As everything Bamford & Morris manufacture is custom designed individual applications need to be assessed on a case by case basis for suitability. However the following information should provide some further understanding of the theory behind how our Eductors, Ejectors, Heaters and Desuperheaters work and operate.
Ejectors operate by using gaseous fluids, such as steam or air as the high pressure motive fluid to create vacuums as well as to pump, compress and boost secondary low pressure gases. How an ejector works is again based on the venturi principle and is relatively straight forward as follows:
- The high pressure motive fluid is passed through the ejector's motive nozzle which accelerates the fluid up to sonic velocities where 'choke flow' occurs. This increase in velocity causes adiabatic expansion of the motive gas from the motive pressure to the design suction pressure.
- As the high velocity motive fluid exits the motive nozzle (V1) it draws in and entrains the suction fluid where an impulse transfer of energy occurs between the two fluids. The throat section of the ejector is designed for a specific suction load at the required discharge pressure. This is achieved by designing the throat diameter so that as the two fluids mix they are travelling at sonic velocities (V2) and therefore at 'choked flow' conditions.

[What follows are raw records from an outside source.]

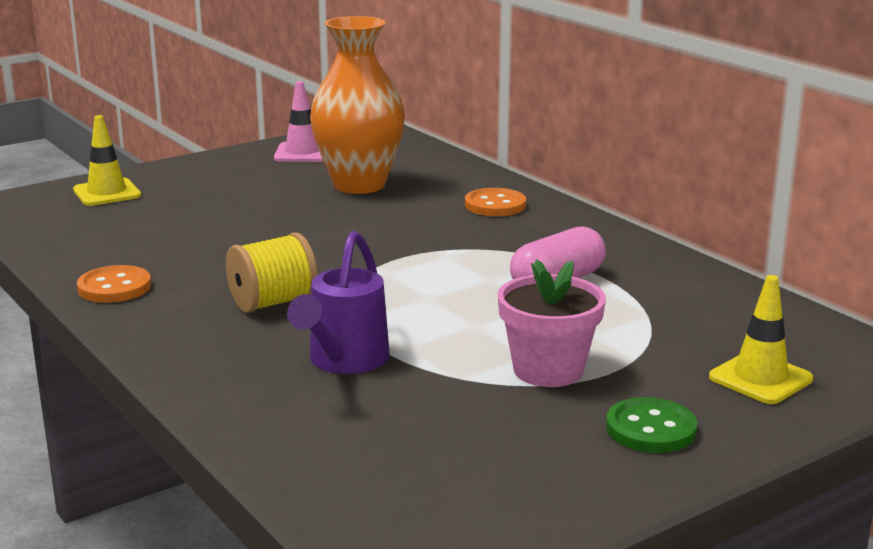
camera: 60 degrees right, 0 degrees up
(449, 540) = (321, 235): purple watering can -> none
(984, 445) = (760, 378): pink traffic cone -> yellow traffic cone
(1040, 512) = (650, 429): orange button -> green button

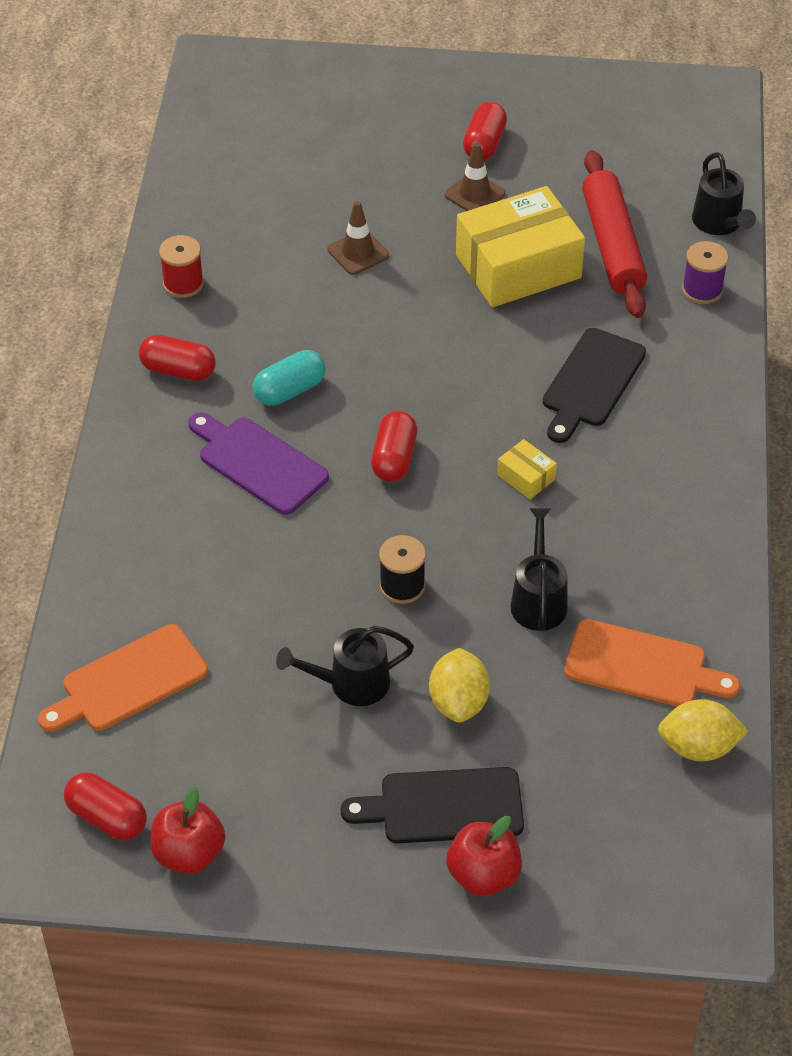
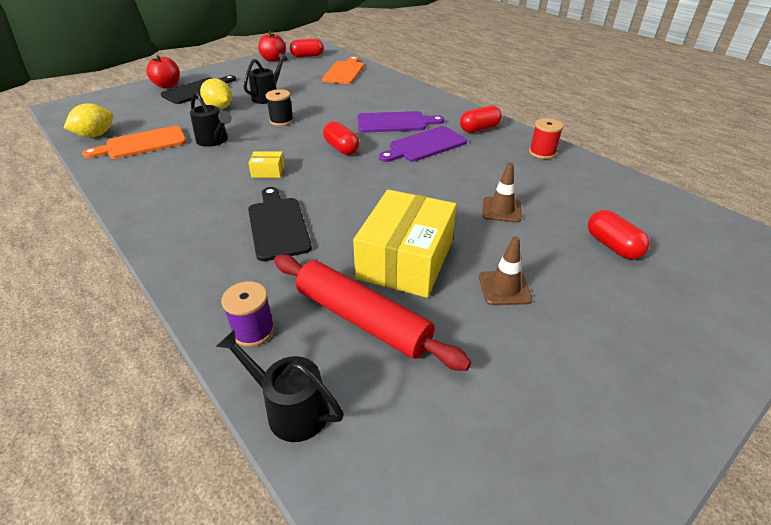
camera: 135 degrees right, 10 degrees down
(290, 390) = (425, 145): turquoise capsule -> purple cutting board
(484, 144) = (565, 334): red capsule -> red capsule (612, 246)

An Ejector therefore is designed on the two choke flow principle.
- As with the Eductor the diffuser section gradually increases in diameter and allows pressure recovery to occur. Depending on the pressures and flow rates, compression ratio's of up to 10:1 between the suction and discharge are possible in a single ejector. If greater suction pressures are required multiple ejectors can be installed in series.
- Steam ejectors and thermocompressors, or ejectors which handle other condensable gases, will require an intercondensor between each ejector stage to 'knock out' the condensable fluids. This allows smaller ejectors to be used and minimises the motive requirements at each stage. Ejectors which are handling non condensable gases therefore tend to be larger and require a greater motive pressure and flowrate as the suction load progressively increases from stage to stage.

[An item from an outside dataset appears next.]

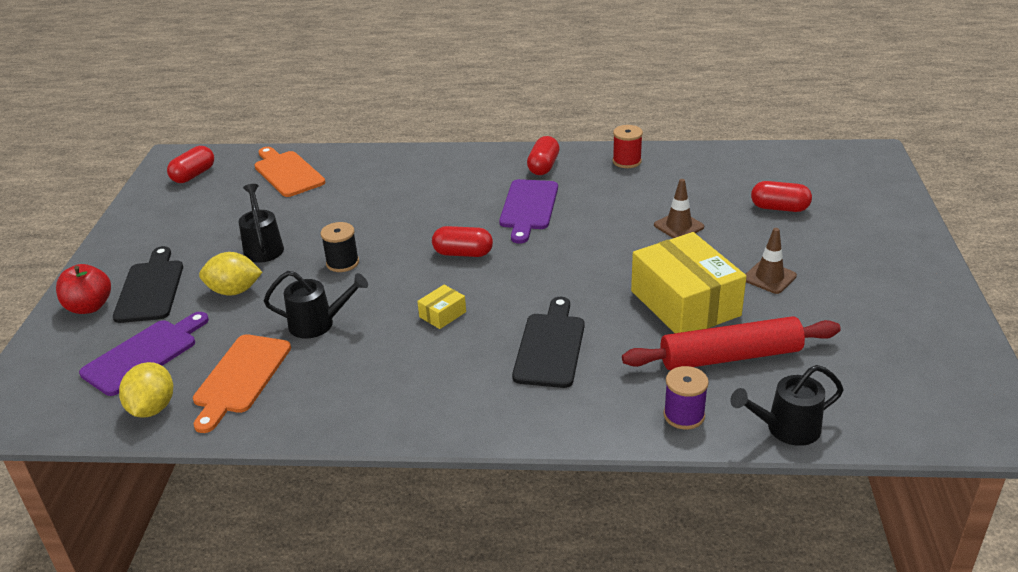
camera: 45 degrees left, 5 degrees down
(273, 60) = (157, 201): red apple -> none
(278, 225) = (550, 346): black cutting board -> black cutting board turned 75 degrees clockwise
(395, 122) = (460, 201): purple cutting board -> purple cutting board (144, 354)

Applications include evacuating vessels, creating process vacuums, priming systems and recovery of waste gases / steam as well as dilute phase pneumatic conveyance. of solids.
How they work - Instantaneous / Inline Steam Heaters
How a steam injection heater works is very simple and the principle of operation is very much as the name implies.
- By using the venturi principle we can reduce the pressure of any liquid which has Newtonian behaviour, water for example, to below that of any available heating steam.
- This drop in pressure allows the heating steam to enter the Injection Heater and mix with the liquid. A specially designed throat section ensures a high level of turbulence and promotes rapid and homogeneous mixing of the steam with the liquid.
- The steam transfers its energy, heat, to the liquid and condenses as it cools so that it exits the Injection Heater as a single phase, higher temperature liquid.
As with an Eductor the liquid passes through a diffuser section which reduces the fluid velocity and allows some pressure recovery back up to or near the initial pipeline pressure.